La moneta cinese, il renminbi, è in ribasso dalla scorsa primavera. Ma questa settimana la valuta ha infranto la barriera psicologica di 7 contro il dollaro (ha toccato 7,1114), un livello mai visto negli undici anni trascorsi dalla crisi finanziaria.
Naturalmente, le tensioni commerciali USA–Cina hanno fatto la loro parte nell’indebolire la moneta cinese. L’annuncio della scorsa settimana che gli Stati Uniti avrebbero daziato del 10% altri 300 miliardi di dollari di beni cinesi, ha provocato forti svendite da parte degli investitori in cerca di paradisi più sicuri ed ha sollevato preoccupazioni in Cina per una fuga di capitali.
La Banca Popolare Cinese (PBoC) viene accusata da Washington di manipolazione della valuta. In realtà sta soltanto cercando di proteggere la propria moneta dalla svalutazione del mercato.

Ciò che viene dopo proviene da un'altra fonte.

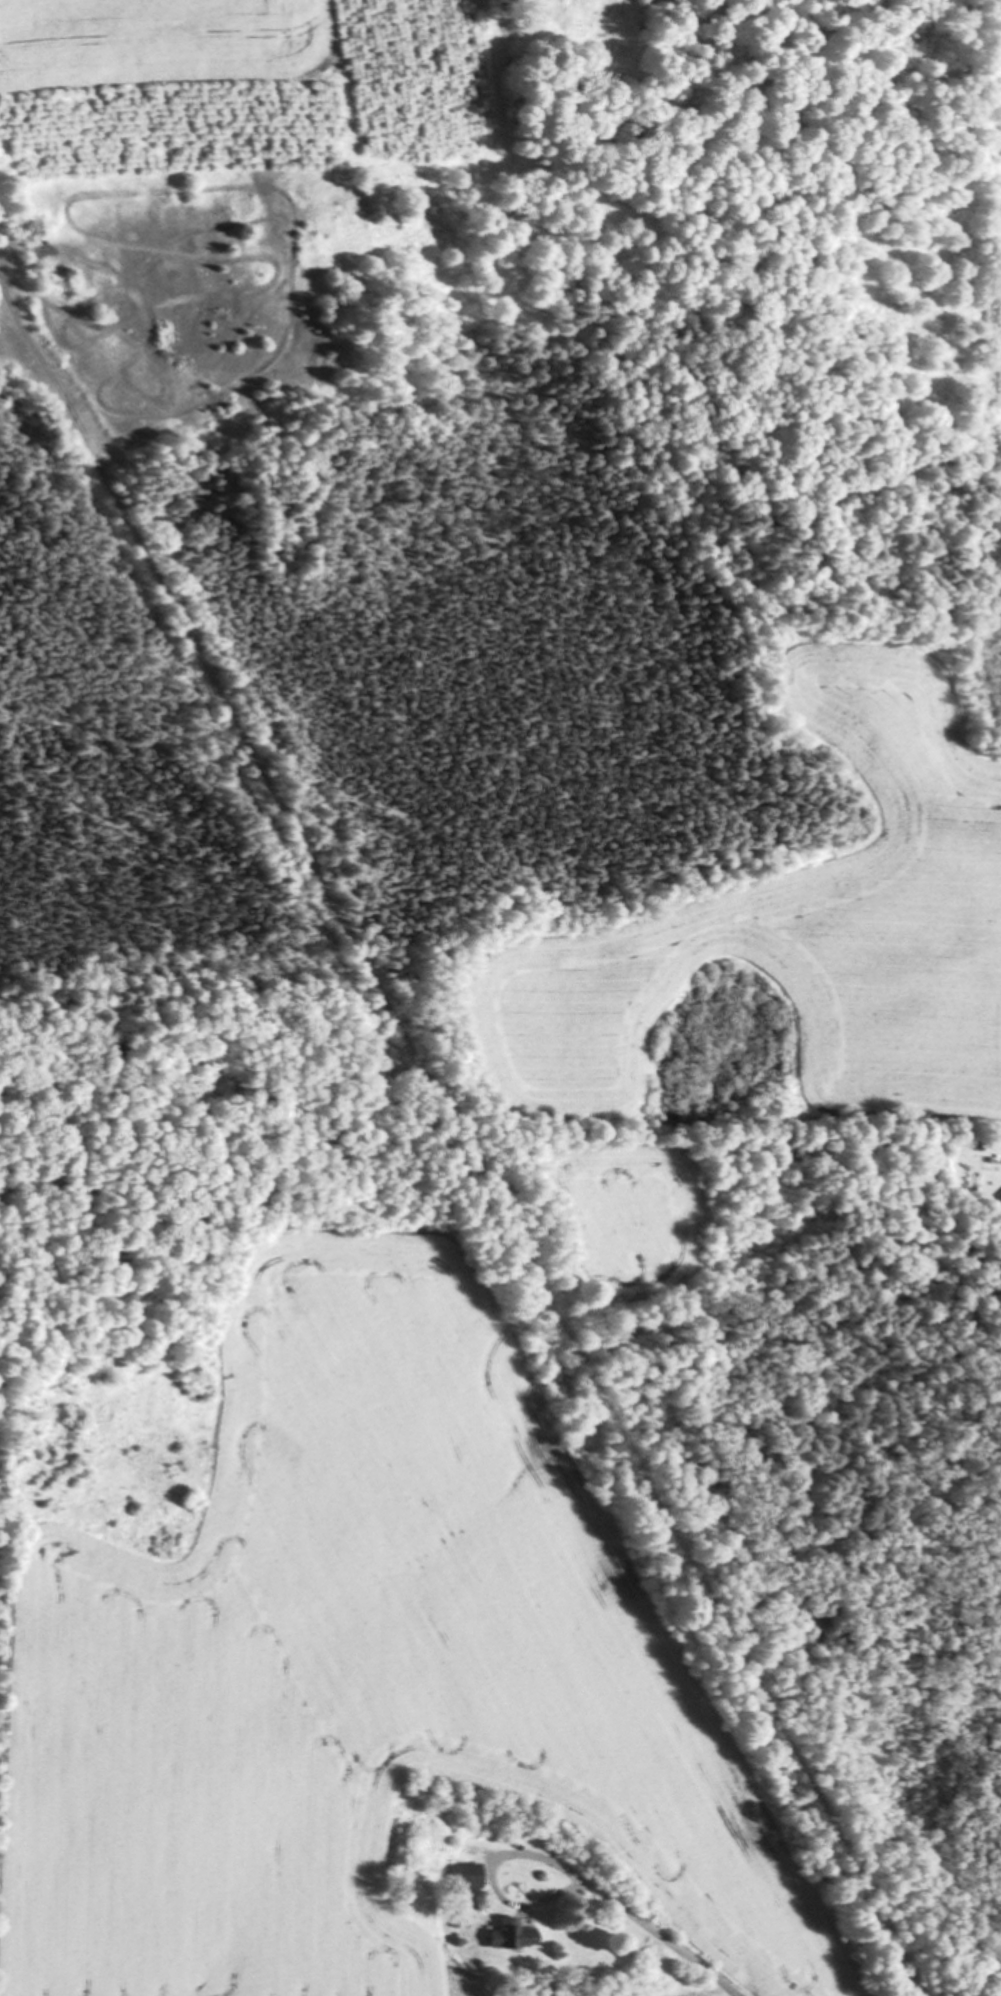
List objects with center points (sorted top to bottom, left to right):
quarry: (989, 297)
road: (462, 1148)
building: (469, 1876)
road: (490, 1876)
building: (516, 1935)
road: (660, 1939)

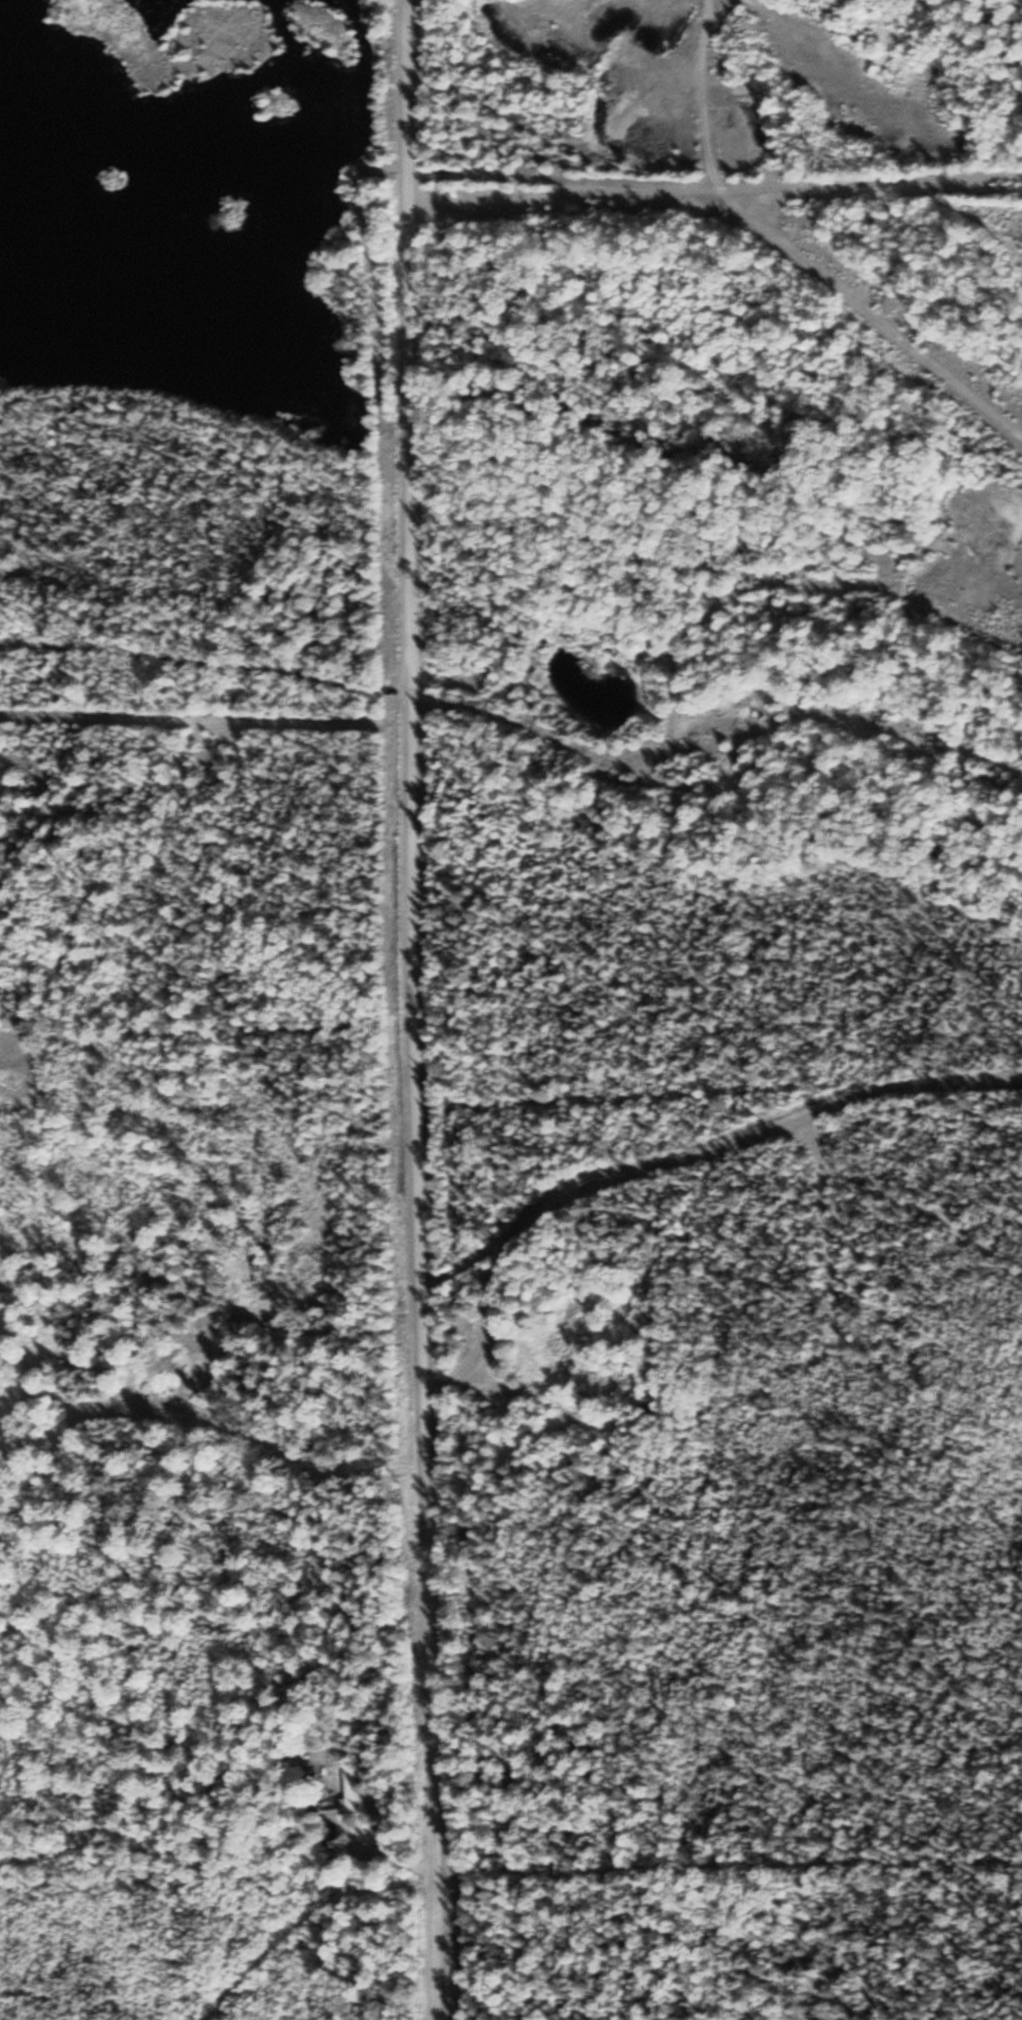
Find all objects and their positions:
road: (715, 191)
road: (207, 659)
road: (416, 1010)
road: (666, 1163)
building: (353, 1791)

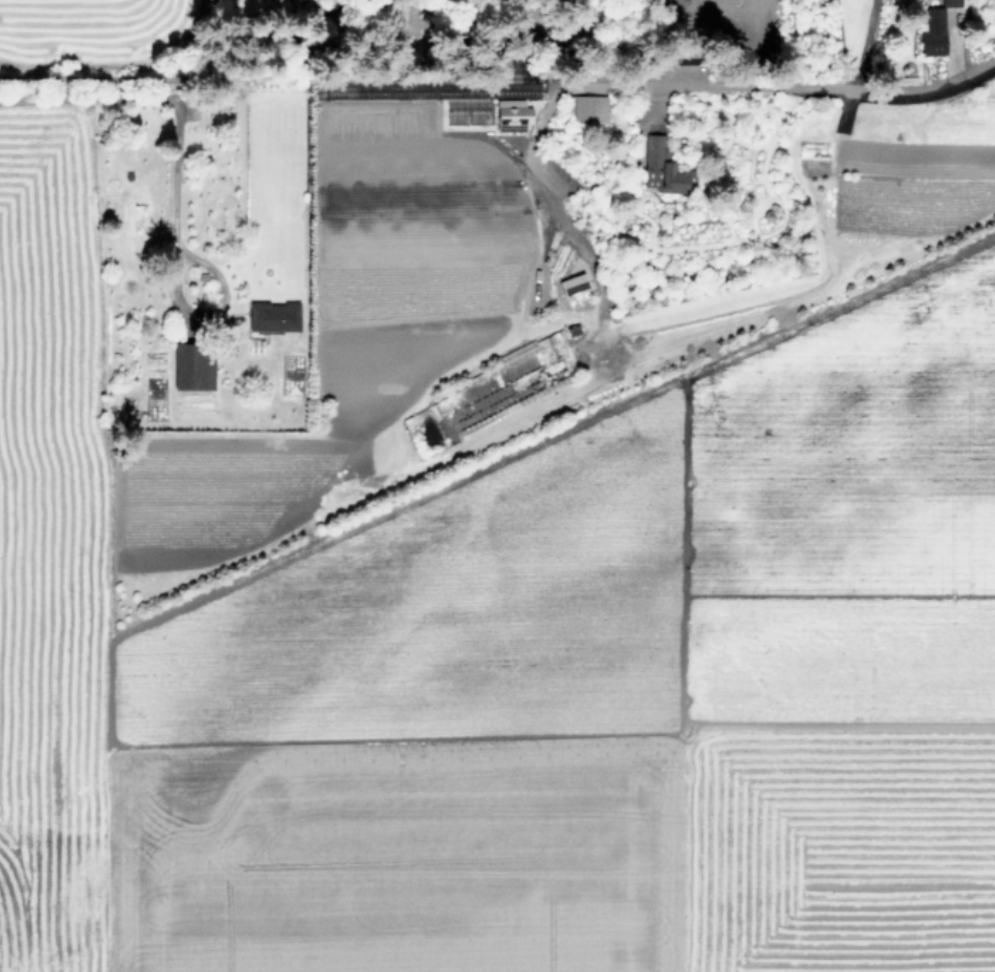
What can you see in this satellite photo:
building: (950, 2)
building: (932, 32)
road: (67, 75)
road: (786, 83)
road: (159, 100)
building: (586, 108)
building: (511, 114)
building: (660, 167)
road: (190, 256)
building: (572, 283)
building: (273, 316)
building: (192, 367)
crop: (490, 537)

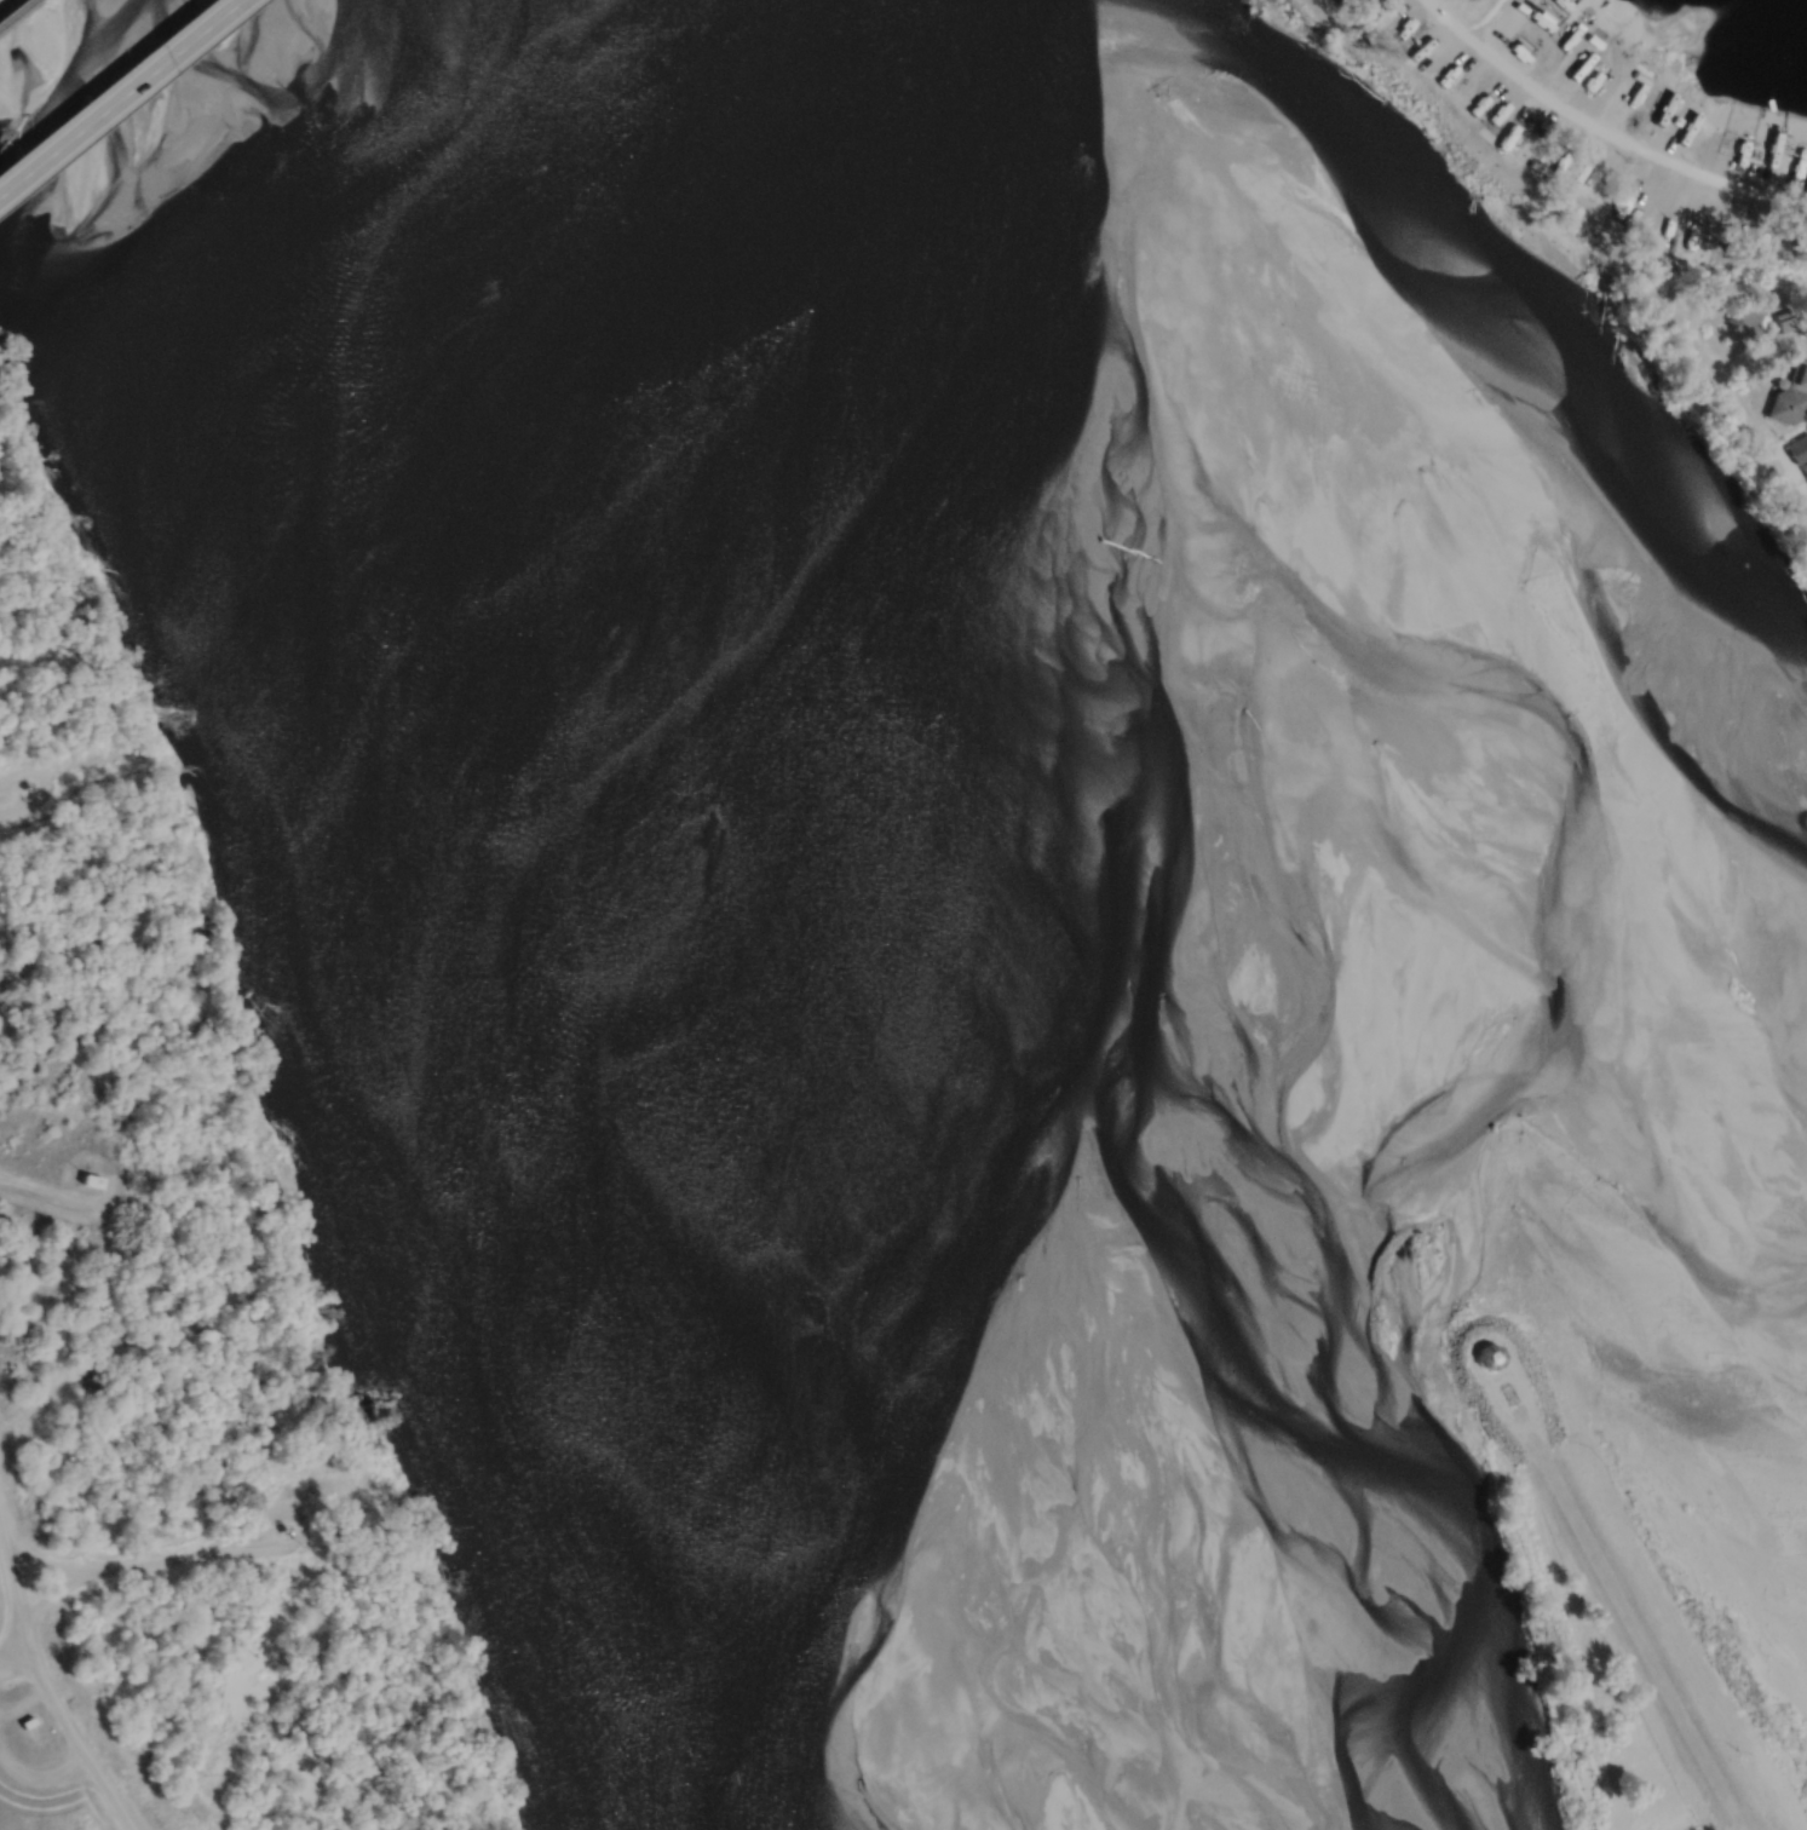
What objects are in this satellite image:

Quanto dobbiamo preoccuparci?
Come noto, i movimenti delle valute più importanti del mondo incidono anche sui nostri costi e sui nostri interessi commerciali, a volte in modo inaspettato.
Per esempio, per chi importa beni cinesi, la debolezza del renminbi potrebbe essere una buona notizia, in quanto può beneficiare di prezzi più bassi. Al contrario, per gli esportatori in Cina, i prezzi in renminbi saranno più alti, scoraggiando i consumatori cinesi dall’acquisto.
Ma l’effetto della svalutazione dello yuan si estende oltre il semplice commercio internazionale.
I soldi che scappano dalla Cina si riversano in paradisi sicuri come lo yen. Infatti, la valuta giapponese ha raggiunto i 105,99 dollari, il suo livello più alto dall’inizio del 2018. Di conseguenza, uno yen più forte renderà le merci importate dal Giappone più costose per i consumatori stranieri.
Non sorprende che tutti questi sconquassi abbiano spaventato i mercati azionari. Purtroppo, i peggiori timori dei mercati si stanno avverando: la guerra commerciale tra gli Stati Uniti e il gigante asiatico si sta trasformando in una guerra valutaria.